— Tarefas obrigatórias —
1. Reproduza fielmente o trecho do texto sobre o seminário, começando nas palavras "Uma análise crítica" e parando logo depois de "nos últimos anos.".
2. No texto sobre o seminário, quem presidiu o painel?

— Texto fornecido —
━━━━
Uma análise crítica da jurisprudência do Supremo Tribunal Federal (STF) sobre a criação, incorporação, fusão e desmembramento de municípios marcou a continuidade dos debates do Seminário Federalismo e o Papel dos Municípios, na tarde desta quinta-feira (4/4), no auditório principal do Tribunal de Contas de Santa Catarina (TCE/SC), em Florianópolis. Doutor em Direito pela Pontifícia Universidade Católica de São Paulo (PUC/SP), o advogado Roberto Dias traçou um panorama da evolução das previsões constitucionais sobre a instituição de municípios no País, apontou decisões emblemáticas do STF sobre o tema, e fez uma reflexão sobre o impacto delas na expansão ou contenção desse fenômeno nos últimos anos.

No mesmo painel, presidido pela conselheira substituta do TCE/SC Sabrina Nunes Iocken, o professor de Direito Constitucional, advogado Ruy Samuel Espíndola, defendeu a implantação de uma cultura federalista no País e a natureza constitucional das leis orgânicas municipais. O espaço também contou com a participação do presidente da Federação Catarinense de Municípios (Fecam), Joares Ponticelli. Prefeito de Tubarão, no Sul do Estado, Ponticelli abordou os desafios da gestão municipalista, nos campos político e administrativo, e apontou a necessidade da construção de um novo pacto federativo e da ampliação do debate sobre os 22 movimentos emancipacionistas em curso no Estado.

“A reavaliação do pacto federativo é um tema que precisa ser enfrentado. É necessário que busquemos, em conjunto, novas soluções nessa direção”, disse Sabrina Iocken na abertura do painel, ao qualificar o espaço aberto para esse debate.
━━━━
— Entradas extraídas —
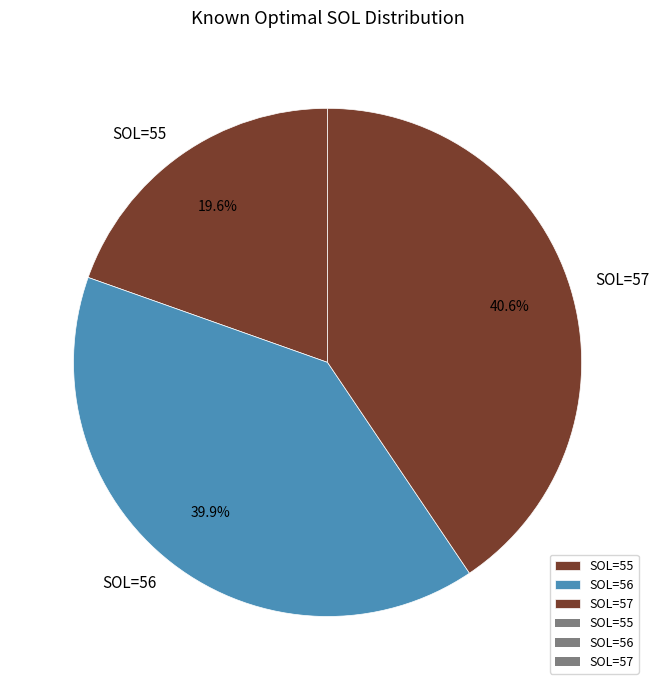

Which category has the smallest portion of the pie?

SOL=55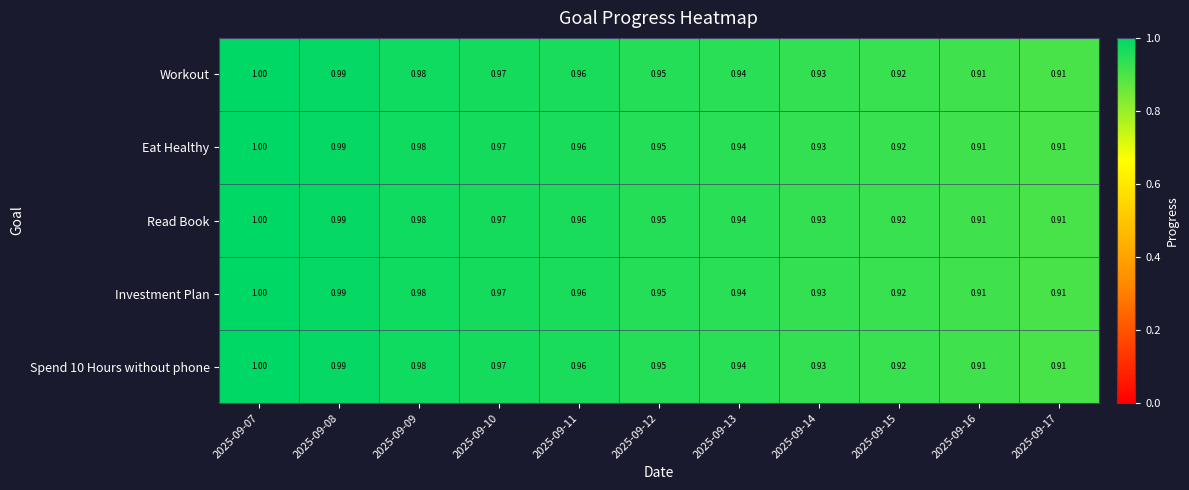

At which category is the sum across all series the highest?

2025-09-07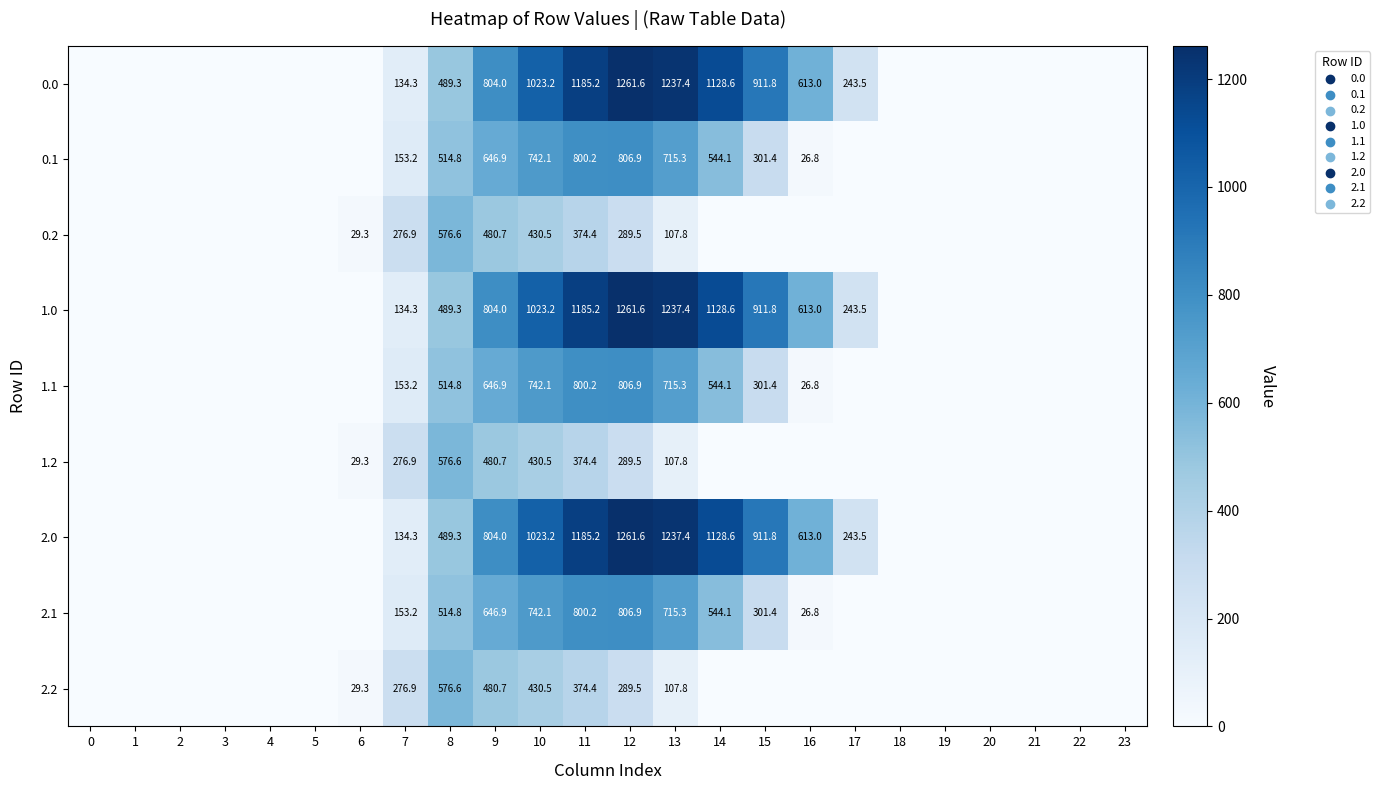

The value of 0.1 at 15 is 301.4. True or false?

True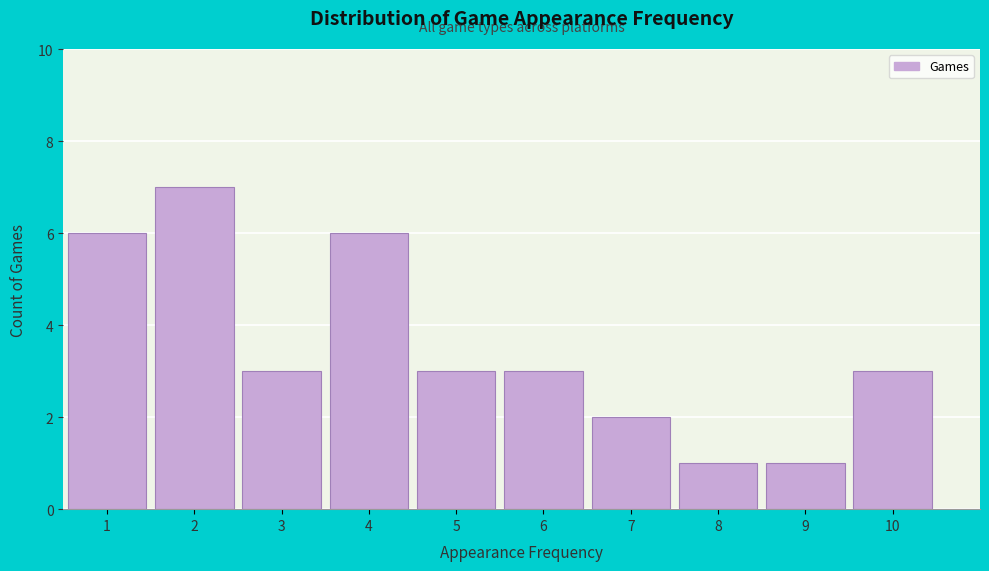

Reading left to right, transcribe this chart: for each bar, give the range it covers on the x-axis and its height. The values are not printed on the chart, so give them approximately, as read against the axis.

0.5 to 1.5: 6
1.5 to 2.5: 7
2.5 to 3.5: 3
3.5 to 4.5: 6
4.5 to 5.5: 3
5.5 to 6.5: 3
6.5 to 7.5: 2
7.5 to 8.5: 1
8.5 to 9.5: 1
9.5 to 10.5: 3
━━━━
— Respostas por tarefa —
1.
Uma análise crítica da jurisprudência do Supremo Tribunal Federal (STF) sobre a criação, incorporação, fusão e desmembramento de municípios marcou a continuidade dos debates do Seminário Federalismo e o Papel dos Municípios, na tarde desta quinta-feira (4/4), no auditório principal do Tribunal de Contas de Santa Catarina (TCE/SC), em Florianópolis. Doutor em Direito pela Pontifícia Universidade Católica de São Paulo (PUC/SP), o advogado Roberto Dias traçou um panorama da evolução das previsões constitucionais sobre a instituição de municípios no País, apontou decisões emblemáticas do STF sobre o tema, e fez uma reflexão sobre o impacto delas na expansão ou contenção desse fenômeno nos últimos anos.

2. A conselheira substituta do TCE/SC Sabrina Nunes Iocken.